Discussion to follow with director Matthew Heineman
Celebrated war correspondent Marie Colvin (Rosamund Pike) is as comfortable downing martinis with high society as she is brazenly staring down warlords and fleeing gunfire. Driven by her desire to bear witness and give voice to the voiceless, she charges into danger, constantly testing the limits between bravery and bravado. Based on Colvin’s extraordinary life, this is the narrative feature debut of MVFF alum Matt Heineman (City of Ghosts, Cartel Land).
Presented by series writer, executive producer, and host Henry Louis Gates, Jr.
Join professor, author, historian, and filmmaker Henry Louis Gates, Jr., as he shares clips from his four-part PBS series exploring the transformative years after the Civil War, when the nation struggled to rebuild itself in the face of profound loss, massive destruction, and revolutionary social change.

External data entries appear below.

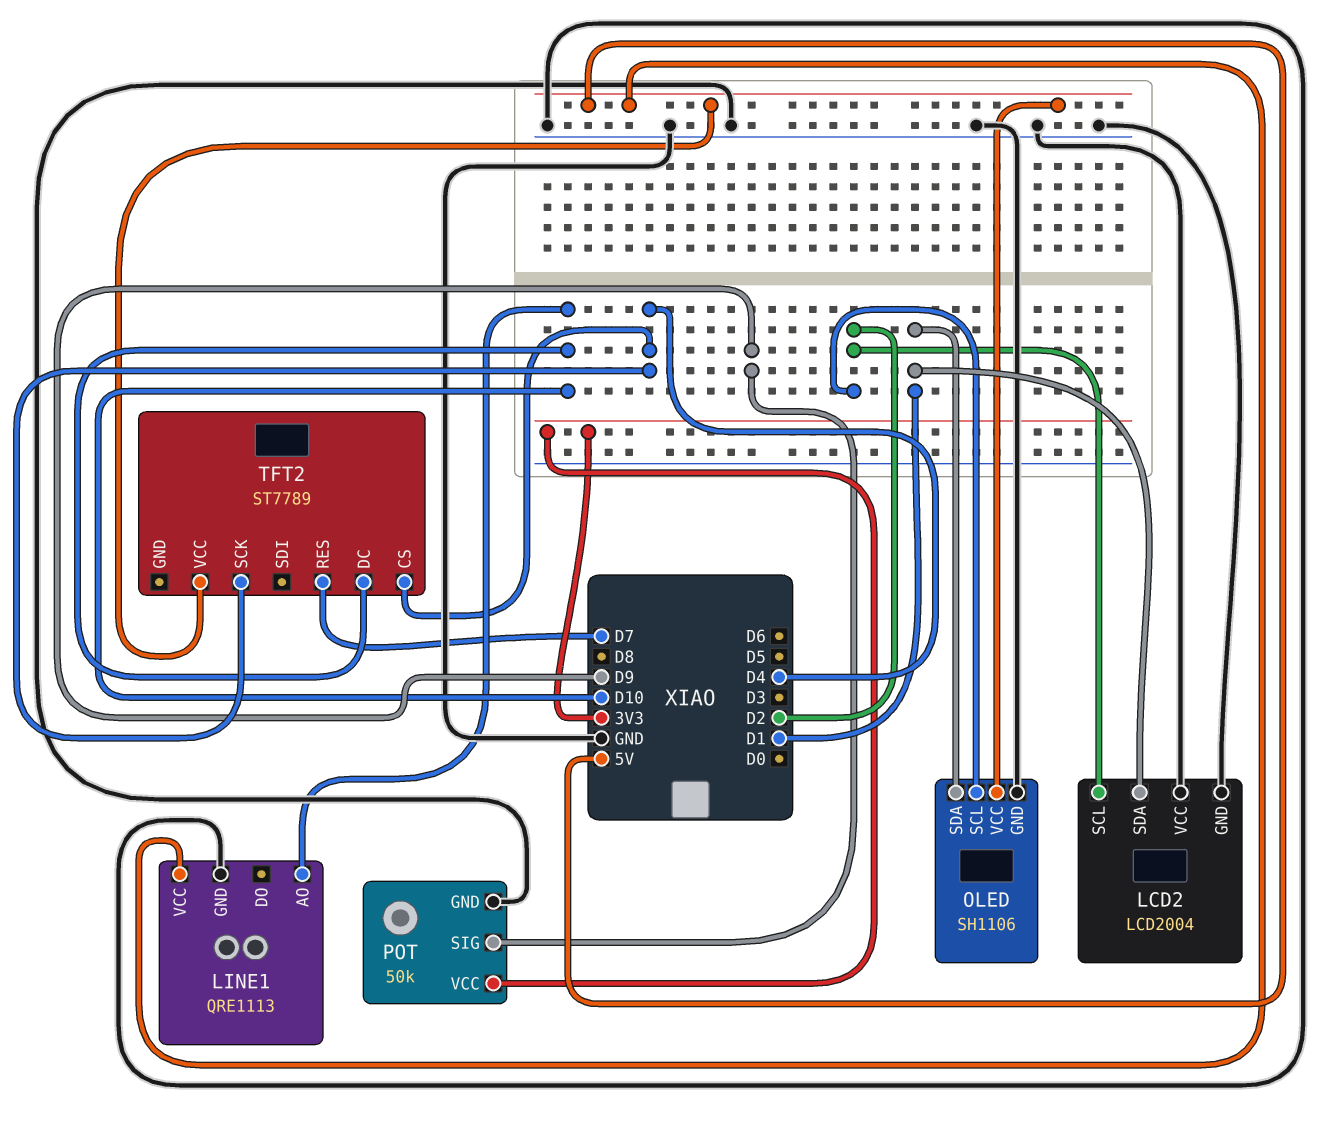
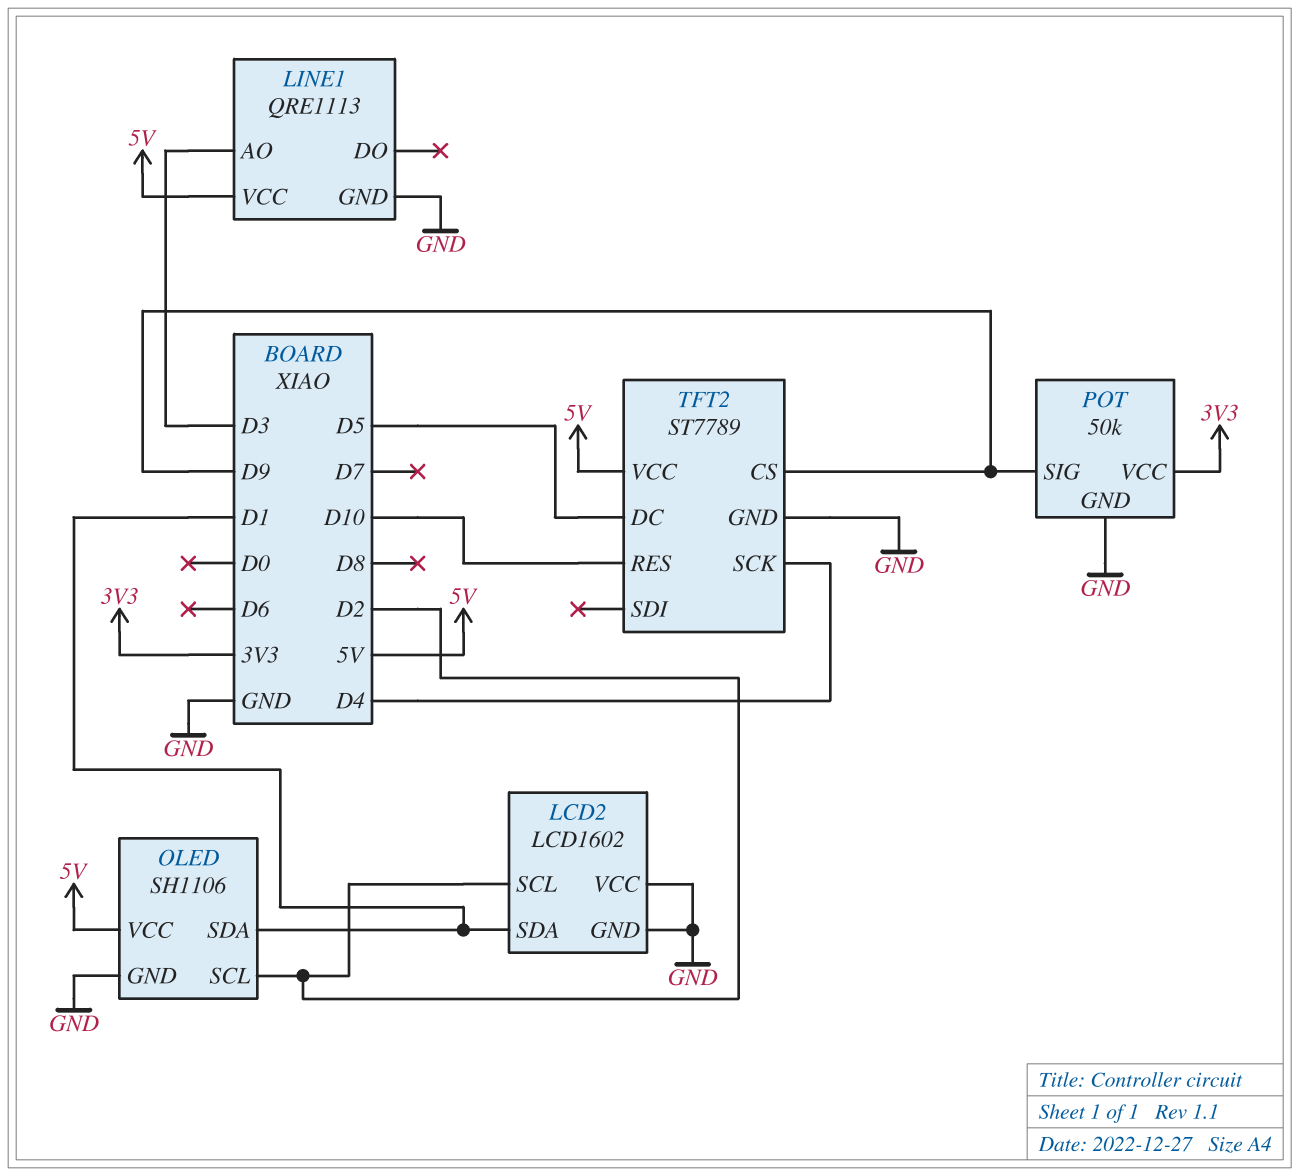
LCD2: LCD2004 -> LCD1602
LINE1 pin AO: D10 -> D3
TFT2 pin CS: D4 -> D9
TFT2 pin DC: D10 -> D5
TFT2 pin GND: none -> GND
TFT2 pin RES: D7 -> D10

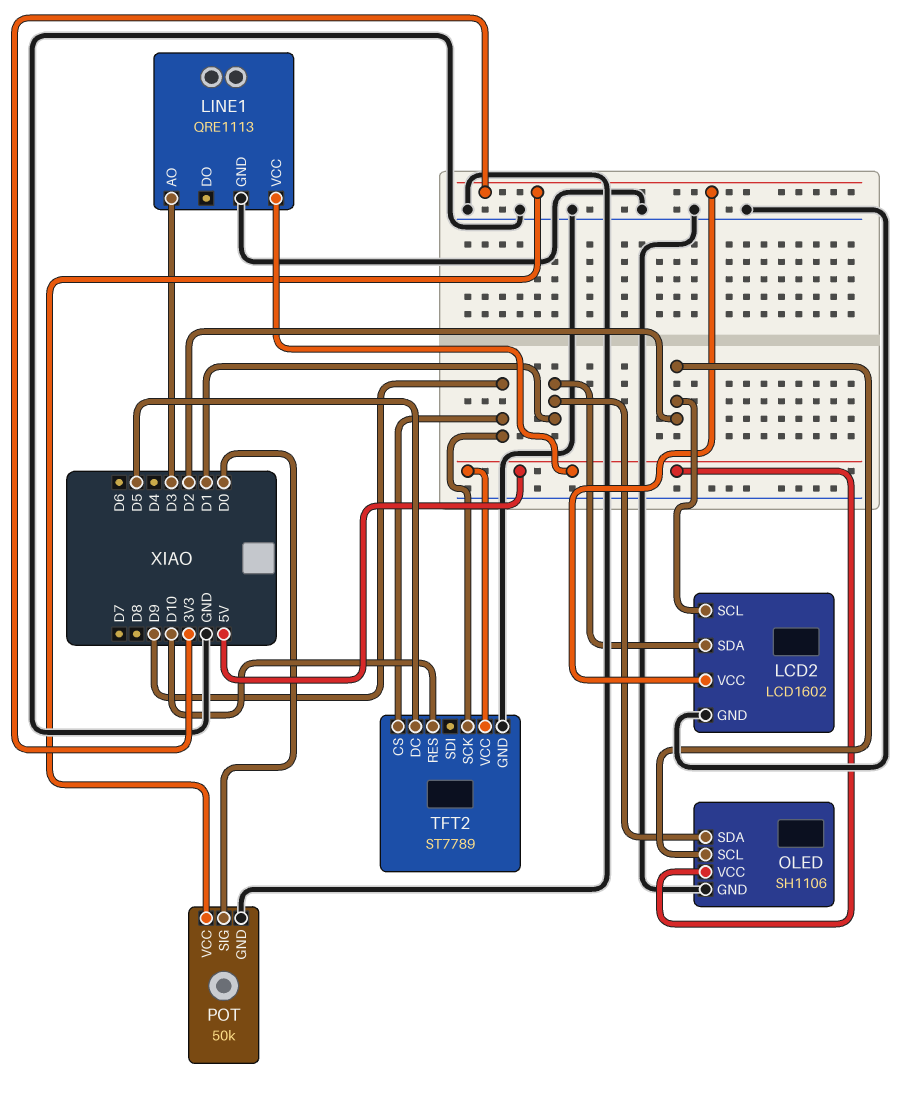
LCD2 pin VCC: GND -> 3V3
POT pin SIG: D9 -> D0
TFT2 pin SCK: D4 -> D9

One of the most important and consequential chapters in American history is also among the most overlooked, misunderstood, and misrepresented. The twelve years of the post-war Reconstruction era signalled a seismic shift in our democracy.
Discussion to follow with director David Modigliani
Could Beto O’Rourke be the next president of the United States? Some people think so, even though the Texan’s one of many in that race—but only last year the three-term member of the U.S. House of Representatives gave up his seat in order to run for the U.S. Senate. Going behind the scenes of O’Rourke’s unconventional, breakaway campaign to beat incumbent Ted Cruz, this film captures his rise from virtual unknown to national political sensation.
Martina Halik and her 60-year-old mother Tania embark on a 1,429-mile ski trek through the treacherous Coast Mountains of British Columbia, expecting it will take them five to six months. This journey has only been completed once before, and never by a female duo. In between their helicopter drops of food (which they’ve dehydrated themselves, naturally), we are transported into the lives of other people in the mountain range: a German artist who’s been living off the grid for 50 years, nuns in a snowbound convent, even a snowshoe artist. In this unconventionally adventurous documentary, two women nonchalantly make history—and a much larger point.
Discussion to follow with director Robert Nixon and film subjects Max Kennedy, Jack Nixon, and Buddy Vanderhoop
Seeing the disappearance of fish he loves to catch, 15-year-old Jack Nixon enlists marine conservationist Dr. Sylvia Earle in a years-long quest to save our dying oceans. Photographer Brian Skerry, captain Max Kennedy, and a band of teenage aquanauts bolster expeditions to the high seas of industrial fishing fleets, and to the melting polar ice of the Chukchi Sea. Astronaut Bill Anders and activist Bill McKibben provide lessons on how humanity met past challenges. Daunted by the present ones, the teenagers find hope in nature’s ability to heal.
Yesterday, everyone knew the Beatles. Today, only Jack remembers their songs. He’s about to become a very big deal. From Oscar-winning director Danny Boyle (Slumdog Millionaire, Trainspotting, 28 Days Later) and Oscar-nominated screenwriter Richard Curtis (Four Weddings and a Funeral, Love Actually, Notting Hill) comes a rock ‘n’ roll comedy about music, dreams, friendship, and the long and winding road that leads to the love of your life. Featuring new versions of the Beatles’ most beloved hits.